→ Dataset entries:
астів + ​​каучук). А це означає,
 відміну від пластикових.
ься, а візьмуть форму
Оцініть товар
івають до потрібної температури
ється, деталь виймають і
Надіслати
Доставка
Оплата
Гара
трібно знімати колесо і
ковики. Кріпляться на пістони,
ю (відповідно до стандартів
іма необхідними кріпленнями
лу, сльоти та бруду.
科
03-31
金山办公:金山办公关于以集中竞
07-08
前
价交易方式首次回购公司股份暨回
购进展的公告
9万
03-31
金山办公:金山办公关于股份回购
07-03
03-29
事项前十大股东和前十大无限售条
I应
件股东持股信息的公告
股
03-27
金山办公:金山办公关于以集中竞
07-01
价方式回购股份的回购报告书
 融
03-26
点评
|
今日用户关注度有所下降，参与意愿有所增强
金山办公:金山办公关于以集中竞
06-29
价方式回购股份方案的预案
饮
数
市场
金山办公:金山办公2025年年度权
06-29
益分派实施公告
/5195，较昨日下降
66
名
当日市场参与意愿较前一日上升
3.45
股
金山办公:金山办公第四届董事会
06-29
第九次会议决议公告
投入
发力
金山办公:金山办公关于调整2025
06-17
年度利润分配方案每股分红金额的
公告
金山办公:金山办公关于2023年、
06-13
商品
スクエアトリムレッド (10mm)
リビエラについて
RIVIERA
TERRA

==

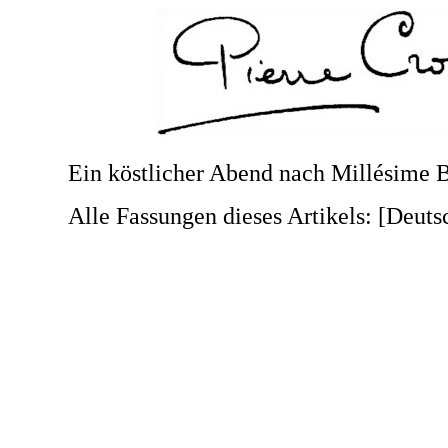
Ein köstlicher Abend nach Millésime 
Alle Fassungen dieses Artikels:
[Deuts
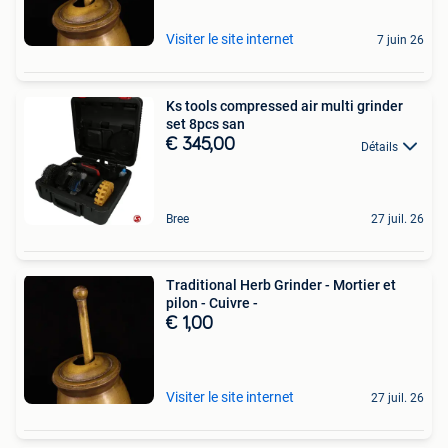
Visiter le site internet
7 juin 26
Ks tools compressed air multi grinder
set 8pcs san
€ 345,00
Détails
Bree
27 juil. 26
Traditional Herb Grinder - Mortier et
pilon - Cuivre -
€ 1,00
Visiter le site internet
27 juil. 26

→ Work request:
Your response should be each line that includes the word "金山办公", copied from the records.

→ Result for this task:
金山办公:金山办公关于以集中竞
金山办公:金山办公关于股份回购
金山办公:金山办公关于以集中竞
金山办公:金山办公关于以集中竞
金山办公:金山办公2025年年度权
金山办公:金山办公第四届董事会
金山办公:金山办公关于调整2025
金山办公:金山办公关于2023年、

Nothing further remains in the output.